Centenary of Waugh’s Coming of Age: 28 October 1924

Today marks the centenary of Evelyn Waugh’s coming of age on 28 October 1924, his 21st birthday. In Waugh’s diary entry for the following day, he begins: “Yesterday I became a man and put away childish things.” (Diaries, p. 182)  The preceding months had been quite eventful, not always in a positive sense. In the summer Waugh had taken his final exams at Oxford. He resumed his diary about the same time, in June 1924. This describes several weeks of undergraduate celebrations concluding with the news at the end of July that he had passed with a third class degree. One consequence of this is that he went down from Oxford (i.e., dropped out voluntarily) before completing the 9-term residency required for the award of a degree. The poor degree ended his scholarship, and his father refused to pay the bills for the final term. Waugh was at work on a book he calls The Temple of Thatch, which he continued after leaving Oxford but later binned when Harold Acton gave it a decidedly lukewarm report. In late July, Waugh and his Hertford College colleague Terrence Greenidge decided to produce a film, which in due course was completed as The Scarlet Woman. Much of it was filmed in the Waugh family back garden and adjacent portions of Hampstead Heath.

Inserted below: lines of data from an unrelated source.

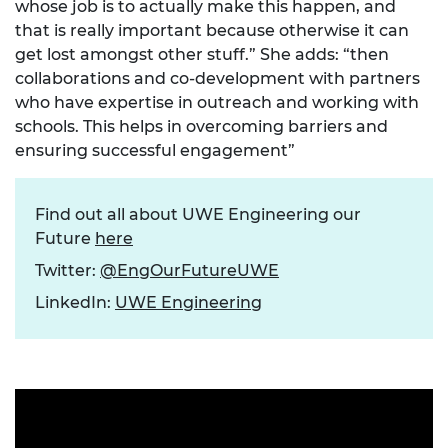
whose job is to actually make this happen, and
that is really important because otherwise it can
get lost amongst other stuff.” She adds: “then
collaborations and co-development with partners
who have expertise in outreach and working with
schools. This helps in overcoming barriers and
ensuring successful engagement”
Find out all about UWE Engineering our
Future
here
Twitter:
@EngOurFutureUWE
LinkedIn:
UWE Engineering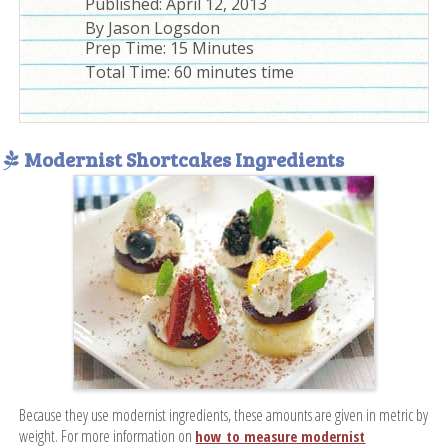
Published:
April 12, 2013
By
Jason Logsdon
Prep Time:
15 Minutes
Total Time:
60 minutes time
Modernist Shortcakes Ingredients
Because they use modernist ingredients, these amounts are given in metric by
weight. For more information on
how to measure modernist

In late September, Waugh started art classes at Heatherley’s School of Fine Arts in London. He reports in his diary that he is pleased with the results in early days and was glad to see the last of Oxford. But then as his university comrades began to return, Waugh drifted toward Oxford on weekends and then for longer periods. In his diary entry, he concludes that “it is not possible to lead a gay life and to draw well.” (Diaries, p. 183) According to his autobiography, his coming of age on 28 October 1924 was observed at his home but “was not celebrated.” (ALL, p. 209) Waugh spent more and more time at Oxford and tried to learn printing nearby but in the end resorted to teaching posts in boarding schools as the source of a livelihood, starting in January 1925 at a school called Arnold House in Llanddulas, Wales.